As he fights for his beliefs and gets to know his constituents, Mark risks losing some friends—like Jenny and Ralph. Mark selects Ralph—a gay young man—as his running mate, even though Ralph calls himself a liability: “I’m the weird kid who does calculus for stress relief and likes Star Trek unironically” (203).  The secret-keeping and lies Mark has to tell to honor his contract with his dad may come back to haunt him.

At one point during Mark’s campaign, the Christian Club lashes out, with Jared announcing: “Your campaign is full of heathens and infidels. . . . You flaunt your alternative lifestyle like it’s something . . . the rest of us should aspire to. Your friends are dykes, fags, and whores.  You say you want to protect all students, but you’re the poison, Mark. Your kind are the real threat” (219).

When the assault triggers traumatic memories of stories told by his Jewish grandfather, Ralph has an anxiety attack. As Mark comforts his running mate, he announces, “Oppression isn’t a contest. Having a reaction—feeling the hurt—isn’t a weakness. . . . Becoming numb, accepting hate as an inalienable fact of the human condition—that normalizes it. Complacency in the face of oppression codifies it. That’s what stops us from changing anything. Not fear of repercussions, but fear we’ll let ourselves hurt and fight and still lose” (225-226).

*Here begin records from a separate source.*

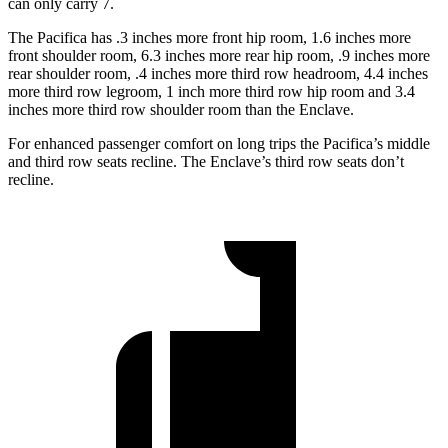
can only carry 7.
The Pacifica has .3 inches more front hip room, 1.6 inches more
front shoulder room, 6.3 inches more rear hip room, .9 inches more
rear shoulder room, .4 inches more third row headroom, 4.4 inches
more third row legroom, 1 inch more third row hip room and 3.4
inches more third row shoulder room than the Enclave.
For enhanced passenger comfort on long trips the Pacifica’s middle
and third row seats recline. The Enclave’s third row seats don’t
recline.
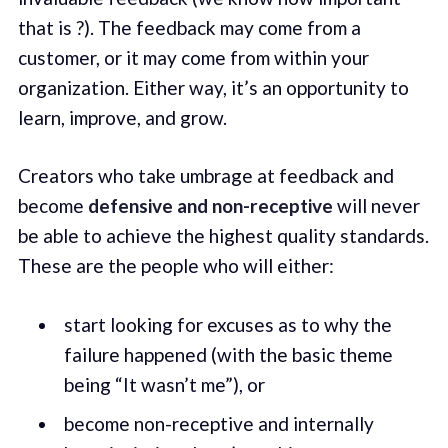
that is ?). The feedback may come from a
customer, or it may come from within your
organization. Either way, it’s an opportunity to
learn, improve, and grow.
Creators who take umbrage at feedback and
become
defensive and non-receptive
will never
be able to achieve the highest quality standards.
These are the people who will either:
start looking for excuses as to why the
failure happened (with the basic theme
being “It wasn’t me”), or
become non-receptive and internally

Together, Ralph and Mark are determined to build this world from love. “Olam chesed yibaneh. Those words aren’t just a prayer but a call to action” (226). They will use their compassion and beliefs to counter Henry McIver’s threats and hate-filled homilies and Clary Cabrera’s saccharine speech platitudes.

Eventually, Mark realizes he has constructed his own bully-pulpit. His mother reminds him that a candidate’s job is not to lecture but to open the conversation, not to make promises but to solicit the help of others in making a vision into reality: “There’s a difference between being an activist and being an organizer. . . . Real change happens when regular people come together to fight for it. Your job is . . . to empower them” (289).

Mark’s efforts to keep everyone happy and his promise to single-handedly dismantle systemic oppression threaten to backfire. The beauty in Sanchez’s novel is in Mark’s epiphany. Mark must admit that his own perspective is flawed. As he tries to see people anew, he discovers his baser side and is forced to admit that we’re all just “works in progress.” Mark’s impromptu campaign speech and his rant against God are among some of the most philosophical moments in the novel.

Along with Mark, readers realize that there is danger in both perception and truth and that things don’t get better unless we put in the work each and every day.  That fight takes courage—especially in a world where difference is often stigmatized.